[Saved data entries]
·····

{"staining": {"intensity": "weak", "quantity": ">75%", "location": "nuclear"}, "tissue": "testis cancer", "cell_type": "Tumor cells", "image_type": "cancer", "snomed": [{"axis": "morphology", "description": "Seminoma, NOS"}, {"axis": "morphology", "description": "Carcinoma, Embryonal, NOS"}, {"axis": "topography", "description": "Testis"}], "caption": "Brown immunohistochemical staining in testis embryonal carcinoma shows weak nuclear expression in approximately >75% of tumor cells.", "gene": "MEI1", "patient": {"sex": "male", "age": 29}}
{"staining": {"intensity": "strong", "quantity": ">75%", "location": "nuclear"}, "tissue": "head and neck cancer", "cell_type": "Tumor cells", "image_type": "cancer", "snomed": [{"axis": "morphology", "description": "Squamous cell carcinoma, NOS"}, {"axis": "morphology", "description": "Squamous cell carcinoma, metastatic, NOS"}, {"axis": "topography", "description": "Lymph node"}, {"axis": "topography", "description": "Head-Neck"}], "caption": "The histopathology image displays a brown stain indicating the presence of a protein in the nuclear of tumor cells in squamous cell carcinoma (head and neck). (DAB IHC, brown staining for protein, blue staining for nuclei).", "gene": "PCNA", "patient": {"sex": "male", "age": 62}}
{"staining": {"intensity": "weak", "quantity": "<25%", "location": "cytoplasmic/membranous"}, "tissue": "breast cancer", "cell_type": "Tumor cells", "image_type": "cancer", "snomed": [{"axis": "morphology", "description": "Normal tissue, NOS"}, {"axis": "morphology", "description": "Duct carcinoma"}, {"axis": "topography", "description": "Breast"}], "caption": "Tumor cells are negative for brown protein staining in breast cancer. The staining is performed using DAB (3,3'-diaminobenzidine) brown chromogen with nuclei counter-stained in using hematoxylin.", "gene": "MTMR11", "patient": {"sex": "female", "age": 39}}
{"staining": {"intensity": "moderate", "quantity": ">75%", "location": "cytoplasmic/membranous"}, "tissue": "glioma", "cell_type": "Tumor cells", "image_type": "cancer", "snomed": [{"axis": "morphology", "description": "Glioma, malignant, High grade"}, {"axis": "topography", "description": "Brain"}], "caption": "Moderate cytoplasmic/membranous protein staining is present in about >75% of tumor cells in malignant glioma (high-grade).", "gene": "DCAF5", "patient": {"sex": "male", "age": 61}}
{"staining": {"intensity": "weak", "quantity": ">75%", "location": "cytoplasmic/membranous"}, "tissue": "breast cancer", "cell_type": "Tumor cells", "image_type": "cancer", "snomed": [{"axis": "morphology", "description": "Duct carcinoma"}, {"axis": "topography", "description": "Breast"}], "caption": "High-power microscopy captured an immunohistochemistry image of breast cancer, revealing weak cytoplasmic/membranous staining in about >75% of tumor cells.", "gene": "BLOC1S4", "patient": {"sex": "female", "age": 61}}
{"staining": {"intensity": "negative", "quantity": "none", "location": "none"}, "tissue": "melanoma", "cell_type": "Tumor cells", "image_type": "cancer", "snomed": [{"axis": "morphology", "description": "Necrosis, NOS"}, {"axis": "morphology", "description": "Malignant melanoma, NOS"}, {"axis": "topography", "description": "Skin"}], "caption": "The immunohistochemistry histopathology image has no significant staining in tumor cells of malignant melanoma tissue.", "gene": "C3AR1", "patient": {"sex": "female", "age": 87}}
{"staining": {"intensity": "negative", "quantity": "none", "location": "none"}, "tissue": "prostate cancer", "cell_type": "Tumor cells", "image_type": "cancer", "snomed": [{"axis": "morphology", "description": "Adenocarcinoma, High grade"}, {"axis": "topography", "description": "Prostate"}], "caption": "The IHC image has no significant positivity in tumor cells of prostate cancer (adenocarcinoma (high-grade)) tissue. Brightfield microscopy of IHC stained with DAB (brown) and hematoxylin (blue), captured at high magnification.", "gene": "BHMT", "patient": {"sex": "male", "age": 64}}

·····

→ **Problem**
The records above must be transcribed line for line, exactly.

→ **Task result**
{"staining": {"intensity": "weak", "quantity": ">75%", "location": "nuclear"}, "tissue": "testis cancer", "cell_type": "Tumor cells", "image_type": "cancer", "snomed": [{"axis": "morphology", "description": "Seminoma, NOS"}, {"axis": "morphology", "description": "Carcinoma, Embryonal, NOS"}, {"axis": "topography", "description": "Testis"}], "caption": "Brown immunohistochemical staining in testis embryonal carcinoma shows weak nuclear expression in approximately >75% of tumor cells.", "gene": "MEI1", "patient": {"sex": "male", "age": 29}}
{"staining": {"intensity": "strong", "quantity": ">75%", "location": "nuclear"}, "tissue": "head and neck cancer", "cell_type": "Tumor cells", "image_type": "cancer", "snomed": [{"axis": "morphology", "description": "Squamous cell carcinoma, NOS"}, {"axis": "morphology", "description": "Squamous cell carcinoma, metastatic, NOS"}, {"axis": "topography", "description": "Lymph node"}, {"axis": "topography", "description": "Head-Neck"}], "caption": "The histopathology image displays a brown stain indicating the presence of a protein in the nuclear of tumor cells in squamous cell carcinoma (head and neck). (DAB IHC, brown staining for protein, blue staining for nuclei).", "gene": "PCNA", "patient": {"sex": "male", "age": 62}}
{"staining": {"intensity": "weak", "quantity": "<25%", "location": "cytoplasmic/membranous"}, "tissue": "breast cancer", "cell_type": "Tumor cells", "image_type": "cancer", "snomed": [{"axis": "morphology", "description": "Normal tissue, NOS"}, {"axis": "morphology", "description": "Duct carcinoma"}, {"axis": "topography", "description": "Breast"}], "caption": "Tumor cells are negative for brown protein staining in breast cancer. The staining is performed using DAB (3,3'-diaminobenzidine) brown chromogen with nuclei counter-stained in using hematoxylin.", "gene": "MTMR11", "patient": {"sex": "female", "age": 39}}
{"staining": {"intensity": "moderate", "quantity": ">75%", "location": "cytoplasmic/membranous"}, "tissue": "glioma", "cell_type": "Tumor cells", "image_type": "cancer", "snomed": [{"axis": "morphology", "description": "Glioma, malignant, High grade"}, {"axis": "topography", "description": "Brain"}], "caption": "Moderate cytoplasmic/membranous protein staining is present in about >75% of tumor cells in malignant glioma (high-grade).", "gene": "DCAF5", "patient": {"sex": "male", "age": 61}}
{"staining": {"intensity": "weak", "quantity": ">75%", "location": "cytoplasmic/membranous"}, "tissue": "breast cancer", "cell_type": "Tumor cells", "image_type": "cancer", "snomed": [{"axis": "morphology", "description": "Duct carcinoma"}, {"axis": "topography", "description": "Breast"}], "caption": "High-power microscopy captured an immunohistochemistry image of breast cancer, revealing weak cytoplasmic/membranous staining in about >75% of tumor cells.", "gene": "BLOC1S4", "patient": {"sex": "female", "age": 61}}
{"staining": {"intensity": "negative", "quantity": "none", "location": "none"}, "tissue": "melanoma", "cell_type": "Tumor cells", "image_type": "cancer", "snomed": [{"axis": "morphology", "description": "Necrosis, NOS"}, {"axis": "morphology", "description": "Malignant melanoma, NOS"}, {"axis": "topography", "description": "Skin"}], "caption": "The immunohistochemistry histopathology image has no significant staining in tumor cells of malignant melanoma tissue.", "gene": "C3AR1", "patient": {"sex": "female", "age": 87}}
{"staining": {"intensity": "negative", "quantity": "none", "location": "none"}, "tissue": "prostate cancer", "cell_type": "Tumor cells", "image_type": "cancer", "snomed": [{"axis": "morphology", "description": "Adenocarcinoma, High grade"}, {"axis": "topography", "description": "Prostate"}], "caption": "The IHC image has no significant positivity in tumor cells of prostate cancer (adenocarcinoma (high-grade)) tissue. Brightfield microscopy of IHC stained with DAB (brown) and hematoxylin (blue), captured at high magnification.", "gene": "BHMT", "patient": {"sex": "male", "age": 64}}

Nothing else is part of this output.